Exercise: Report the count of lines containing the word "Roger" in the entries below, and nothing more.

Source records
========
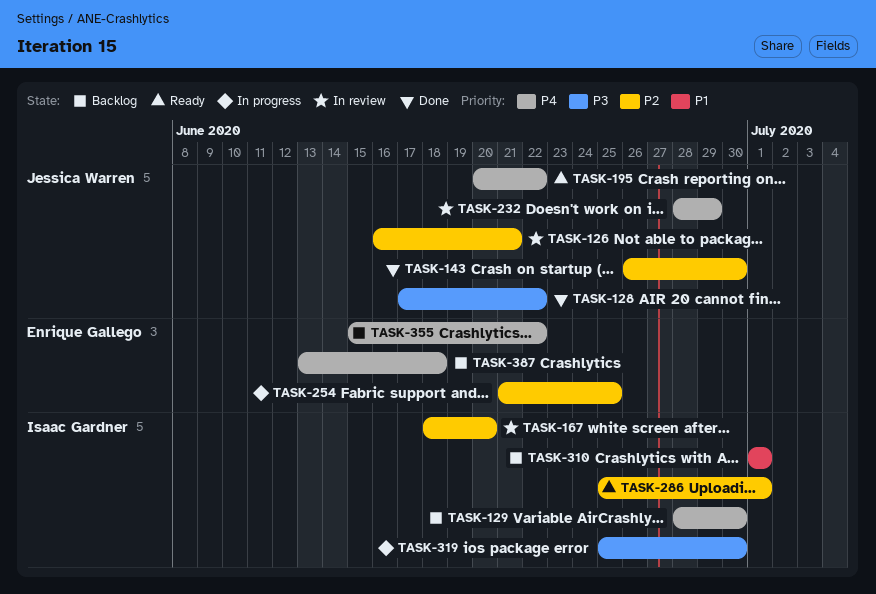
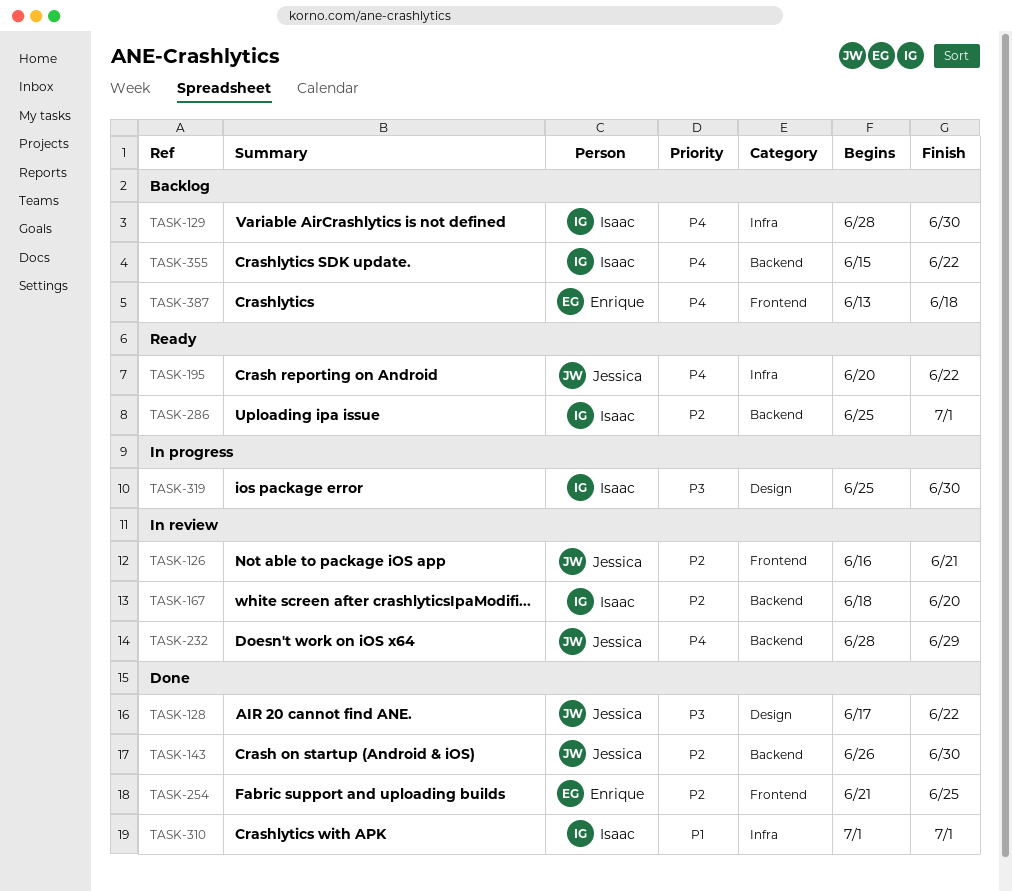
TASK-254, status: In progress -> Done
TASK-310, status: Backlog -> Done
TASK-355, owner: Enrique Gallego -> Isaac Gardner

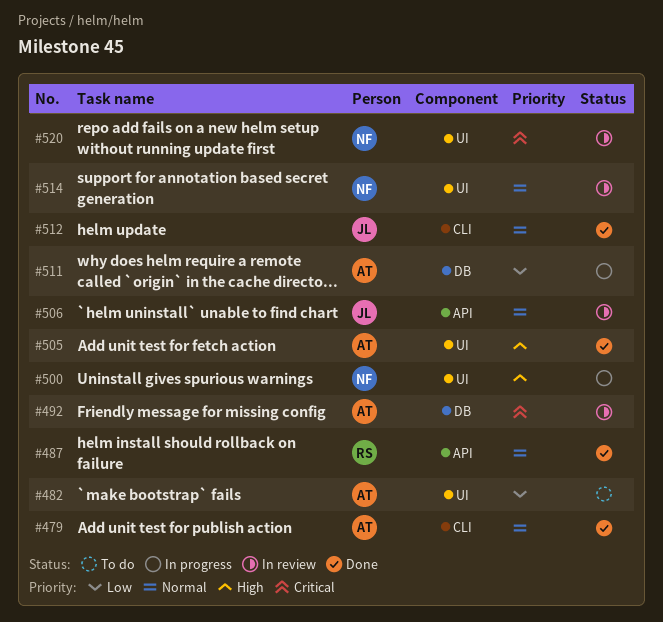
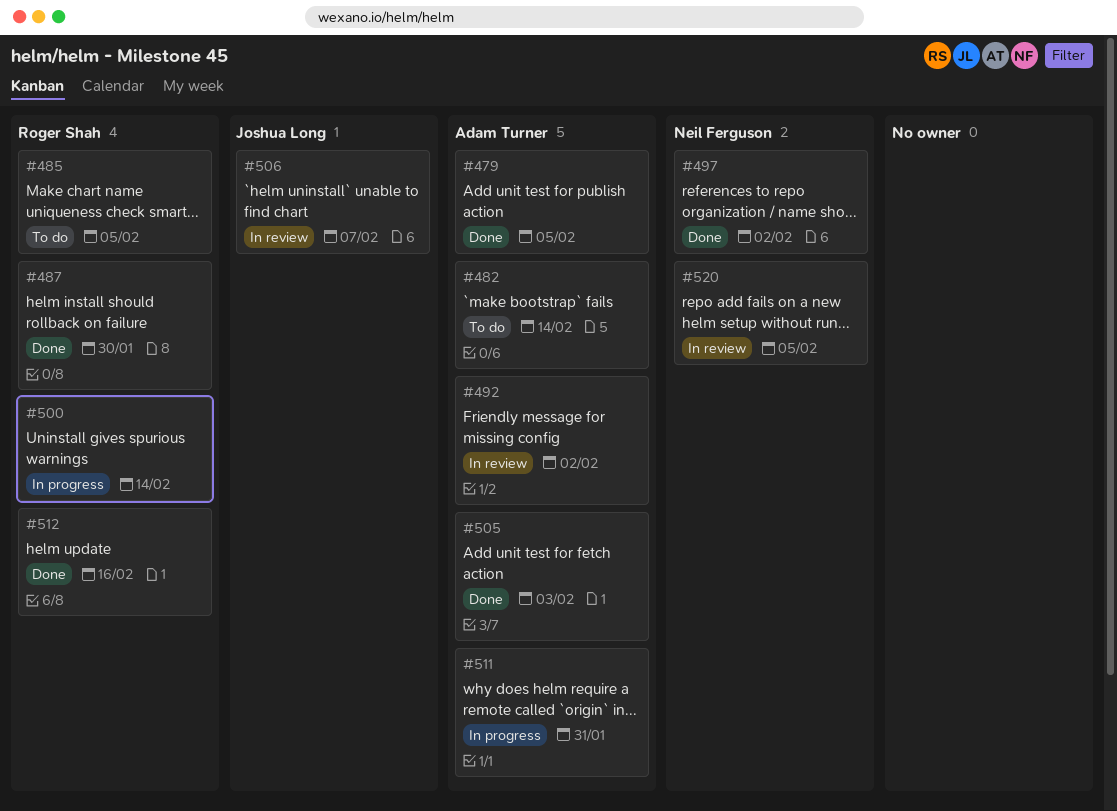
#485: none -> present
#497: none -> present
#500, owner: Neil Ferguson -> Roger Shah
#512, owner: Joshua Long -> Roger Shah
#514: present -> none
========
Exercise answer: 2